• **What is expected**
Could you reproduce every line of the items below, character for character?

• **Entries provided**

-----

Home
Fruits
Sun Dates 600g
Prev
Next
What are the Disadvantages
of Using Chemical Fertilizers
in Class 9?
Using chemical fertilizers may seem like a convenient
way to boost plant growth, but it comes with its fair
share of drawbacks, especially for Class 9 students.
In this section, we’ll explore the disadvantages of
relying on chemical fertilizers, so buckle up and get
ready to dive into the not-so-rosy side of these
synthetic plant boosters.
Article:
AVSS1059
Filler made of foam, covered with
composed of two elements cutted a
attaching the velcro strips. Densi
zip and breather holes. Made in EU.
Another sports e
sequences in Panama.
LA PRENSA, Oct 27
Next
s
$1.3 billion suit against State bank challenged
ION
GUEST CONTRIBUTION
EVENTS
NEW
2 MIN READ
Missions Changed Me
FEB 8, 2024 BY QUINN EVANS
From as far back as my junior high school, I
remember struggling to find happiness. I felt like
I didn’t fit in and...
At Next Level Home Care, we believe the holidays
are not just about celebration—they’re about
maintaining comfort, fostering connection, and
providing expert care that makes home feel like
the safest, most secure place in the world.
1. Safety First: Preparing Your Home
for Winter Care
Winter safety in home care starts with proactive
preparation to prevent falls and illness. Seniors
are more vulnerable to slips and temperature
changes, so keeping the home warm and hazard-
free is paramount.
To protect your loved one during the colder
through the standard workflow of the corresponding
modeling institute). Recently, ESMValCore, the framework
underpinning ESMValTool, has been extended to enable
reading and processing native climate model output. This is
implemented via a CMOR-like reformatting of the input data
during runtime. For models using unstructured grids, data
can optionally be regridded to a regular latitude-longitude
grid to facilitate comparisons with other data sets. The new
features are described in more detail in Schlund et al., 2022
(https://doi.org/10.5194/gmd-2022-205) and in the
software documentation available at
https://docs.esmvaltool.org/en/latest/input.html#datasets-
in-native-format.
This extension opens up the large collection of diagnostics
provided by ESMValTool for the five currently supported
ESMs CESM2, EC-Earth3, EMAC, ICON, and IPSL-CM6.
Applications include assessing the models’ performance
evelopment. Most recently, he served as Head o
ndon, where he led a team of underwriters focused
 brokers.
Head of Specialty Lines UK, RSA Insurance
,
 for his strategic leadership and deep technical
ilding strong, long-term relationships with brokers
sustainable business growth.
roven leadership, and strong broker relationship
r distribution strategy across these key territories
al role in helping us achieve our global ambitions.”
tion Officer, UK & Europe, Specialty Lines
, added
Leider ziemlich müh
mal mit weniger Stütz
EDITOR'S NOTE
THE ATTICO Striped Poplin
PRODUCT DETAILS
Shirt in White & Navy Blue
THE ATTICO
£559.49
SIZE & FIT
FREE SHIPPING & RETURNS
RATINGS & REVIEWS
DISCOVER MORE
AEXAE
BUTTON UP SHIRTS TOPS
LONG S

-----

• **Reply to the exercise**
Home
Fruits
Sun Dates 600g
Prev
Next
What are the Disadvantages
of Using Chemical Fertilizers
in Class 9?
Using chemical fertilizers may seem like a convenient
way to boost plant growth, but it comes with its fair
share of drawbacks, especially for Class 9 students.
In this section, we’ll explore the disadvantages of
relying on chemical fertilizers, so buckle up and get
ready to dive into the not-so-rosy side of these
synthetic plant boosters.
Article:
AVSS1059
Filler made of foam, covered with
composed of two elements cutted a
attaching the velcro strips. Densi
zip and breather holes. Made in EU.
Another sports e
sequences in Panama.
LA PRENSA, Oct 27
Next
s
$1.3 billion suit against State bank challenged
ION
GUEST CONTRIBUTION
EVENTS
NEW
2 MIN READ
Missions Changed Me
FEB 8, 2024 BY QUINN EVANS
From as far back as my junior high school, I
remember struggling to find happiness. I felt like
I didn’t fit in and...
At Next Level Home Care, we believe the holidays
are not just about celebration—they’re about
maintaining comfort, fostering connection, and
providing expert care that makes home feel like
the safest, most secure place in the world.
1. Safety First: Preparing Your Home
for Winter Care
Winter safety in home care starts with proactive
preparation to prevent falls and illness. Seniors
are more vulnerable to slips and temperature
changes, so keeping the home warm and hazard-
free is paramount.
To protect your loved one during the colder
through the standard workflow of the corresponding
modeling institute). Recently, ESMValCore, the framework
underpinning ESMValTool, has been extended to enable
reading and processing native climate model output. This is
implemented via a CMOR-like reformatting of the input data
during runtime. For models using unstructured grids, data
can optionally be regridded to a regular latitude-longitude
grid to facilitate comparisons with other data sets. The new
features are described in more detail in Schlund et al., 2022
(https://doi.org/10.5194/gmd-2022-205) and in the
software documentation available at
https://docs.esmvaltool.org/en/latest/input.html#datasets-
in-native-format.
This extension opens up the large collection of diagnostics
provided by ESMValTool for the five currently supported
ESMs CESM2, EC-Earth3, EMAC, ICON, and IPSL-CM6.
Applications include assessing the models’ performance
evelopment. Most recently, he served as Head o
ndon, where he led a team of underwriters focused
 brokers.
Head of Specialty Lines UK, RSA Insurance
,
 for his strategic leadership and deep technical
ilding strong, long-term relationships with brokers
sustainable business growth.
roven leadership, and strong broker relationship
r distribution strategy across these key territories
al role in helping us achieve our global ambitions.”
tion Officer, UK & Europe, Specialty Lines
, added
Leider ziemlich müh
mal mit weniger Stütz
EDITOR'S NOTE
THE ATTICO Striped Poplin
PRODUCT DETAILS
Shirt in White & Navy Blue
THE ATTICO
£559.49
SIZE & FIT
FREE SHIPPING & RETURNS
RATINGS & REVIEWS
DISCOVER MORE
AEXAE
BUTTON UP SHIRTS TOPS
LONG S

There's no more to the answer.